● TEXT UNDER STUDY
╭──
# Natural Language Processing

### **1. Tokenization**

In [1]:
import nltk # type: ignore

In [2]:
corpus = """Hello world! This is a sample text for natural language processing. 
We are going to perform tokenization on it using NLTK's tokenizer functionality."""
# tokenizes by sentence.
sentences = nltk.sent_tokenize(corpus)
sentences

['Hello world!',
 'This is a sample text for natural language processing.',
 "We are going to perform tokenization on it using NLTK's tokenizer functionality."]

In [3]:
len(sentences) # number of sentences in the corpus

3

In [4]:
tokens = nltk.word_tokenize(corpus)
print(tokens)

['Hello', 'world', '!', 'This', 'is', 'a', 'sample', 'text', 'for', 'natural', 'language', 'processing', '.', 'We', 'are', 'going', 'to', 'perform', 'tokenization', 'on', 'it', 'using', 'NLTK', "'s", 'tokenizer', 'functionality', '.']


In [5]:
len(tokens) # number of words and punctuations in the corpus

27

In [6]:
# print words of each sentence
for sentence in sentences:
    print(nltk.word_tokenize(sentence))
╰──
● ACTION ITEM
Continue the tokenization notebook from the point where it stops.

[Page-level text extractions]
╭──
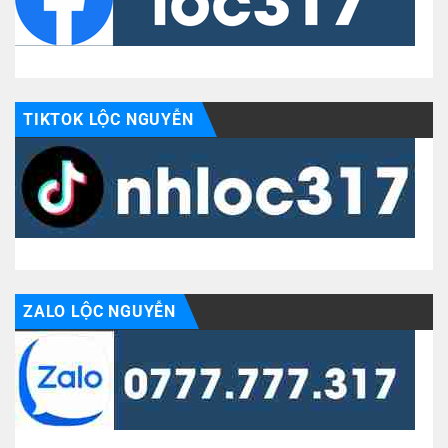
TIKTOK LỘC NGUYỄN
ZALO LỘC NGUYỄN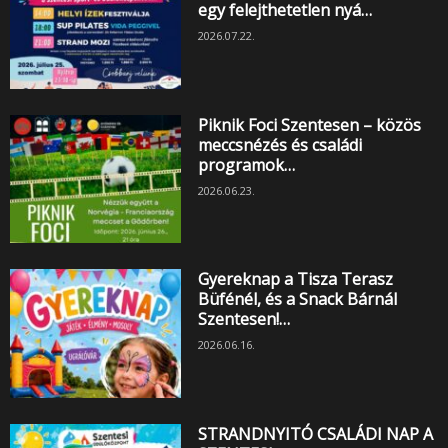
egy felejthetetlen nyá…
2026.07.22.
Piknik Foci Szentesen – közös
meccsnézés és családi
programok…
2026.06.23.
Gyereknap a Tisza Terasz
Büfénél, és a Snack Bárnál
Szentesen!…
2026.06.16.
STRANDNYITÓ CSALÁDI NAP A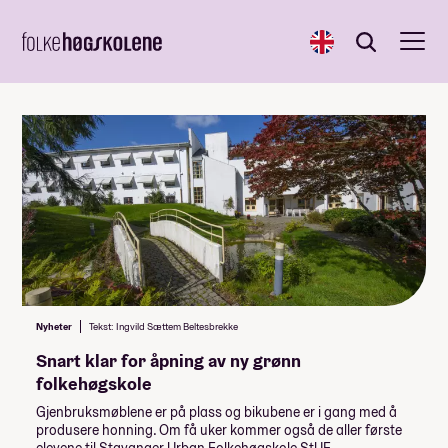
English
Søk
Søk
Nyheter
Tekst: Ingvild Sættem Beltesbrekke
Snart klar for åpning av ny grønn
folkehøgskole
Gjenbruksmøblene er på plass og bikubene er i gang med å
produsere honning. Om få uker kommer også de aller første
elevene til Stavanger Urban Folkehøgskole StUF.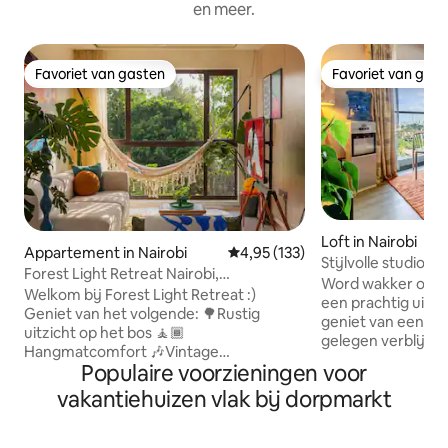
en meer.
Favoriet van gasten
Favoriet van gas
Favoriet van gasten
Favoriet van gas
Loft in Nairobi
Appartement in Nairobi
Gemiddelde beoordeling van 4,95
4,95 (133)
Stijlvolle studio m
Forest Light Retreat Nairobi,
zwembad/fitnessru
Word wakker op d
fitnessruimte, zwembad
Welkom bij Forest Light Retreat :)
Westlands
een prachtig uitzi
Geniet van het volgende: 🌳Rustig
geniet van een mo
uitzicht op het bos 🧘🏾
gelegen verblijf 
Hangmatcomfort 🎶Vintage
afstand van het b
Populaire voorzieningen voor
platenspeler 💿Vinylcollectie 🏋🏾‍♀️Volledig
Restaurants, koff
uitgeruste fitnessruimte 🏊🏼‍♀️ Verwarmd
vakantiehuizen vlak bij dorpmarkt
winkels liggen all
zwembad 🎱Biljarttafels 🏓Pingpong 💼
handbereik. Of je 
werkruimte 🚀Snelle wifi 🍿Netflix 🏮
voor een weekendj
Ambient-lampen 🅿️parkeren 🍳 Volledig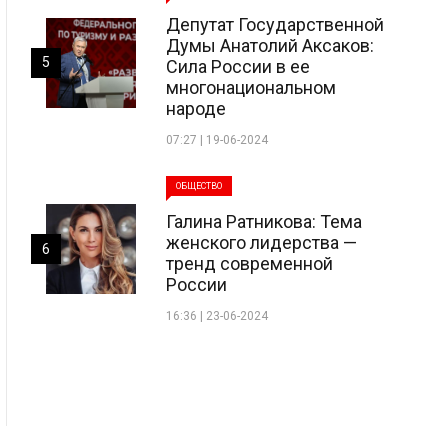
Депутат Государственной
Думы Анатолий Аксаков:
5
Сила России в ее
многонациональном
народе
07:27 | 19-06-2024
ОБЩЕСТВО
Галина Ратникова: Тема
женского лидерства —
6
тренд современной
России
16:36 | 23-06-2024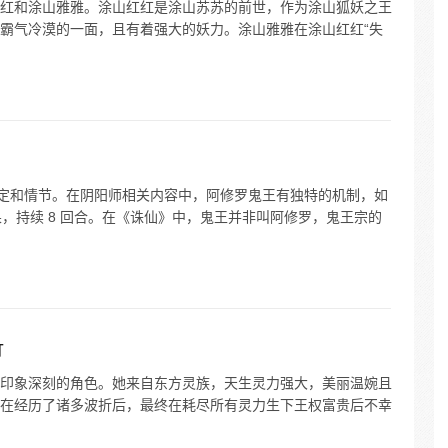
红和涂山雅雅。涂山红红是涂山苏苏的前世，作为涂山狐妖之王
霸气冷漠的一面，且有着强大的妖力。涂山雅雅在涂山红红“失
设定和情节。在阴阳师相关内容中，阿修罗鬼王有独特的机制，如
果，持续 8 回合。在《诛仙》中，鬼王并非叫阿修罗，鬼王宗的
竹
印象深刻的角色。她来自东方灵族，天生灵力强大，美丽温婉且
在经历了诸多波折后，最终在耗尽所有灵力生下王权富贵后不幸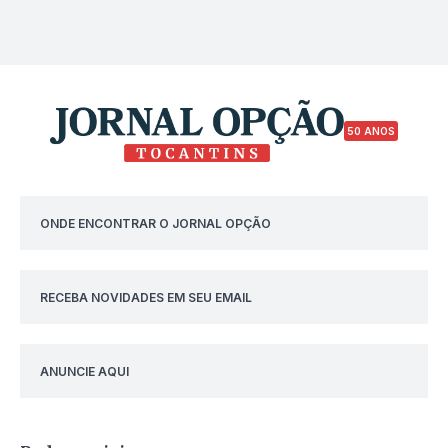
50 ANOS
ONDE ENCONTRAR O JORNAL OPÇÃO
RECEBA NOVIDADES EM SEU EMAIL
ANUNCIE AQUI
╰──
● SOLVED EXERCISE
['Hello', 'world', '!']
['This', 'is', 'a', 'sample', 'text', 'for', 'natural', 'language', 'processing', '.']
['We', 'are', 'going', 'to', 'perform', 'tokenization', 'on', 'it', 'using', 'NLTK', "'s", 'tokenizer', 'functionality', '.']


In [8]:
from nltk.tokenize import wordpunct_tokenize
tokens = wordpunct_tokenize(corpus)
print(tokens)

['Hello', 'world', '!', 'This', 'is', 'a', 'sample', 'text', 'for', 'natural', 'language', 'processing', '.', 'We', 'are', 'going', 'to', 'perform', 'tokenization', 'on', 'it', 'using', 'NLTK', "'", 's', 'tokenizer', 'functionality', '.']


Difference between the above word_tokenize and wordpunct_tokenize is that in the previous example the apostrophe _**" ' "**_ did non get split separately. But in this example, it got separated. 

#### TreebankWordTokenizer

In [9]:
from nltk.tokenize import TreebankWordTokenizer
tokenizer = TreebankWordTokenizer()
tokenizer.tokenize(corpus)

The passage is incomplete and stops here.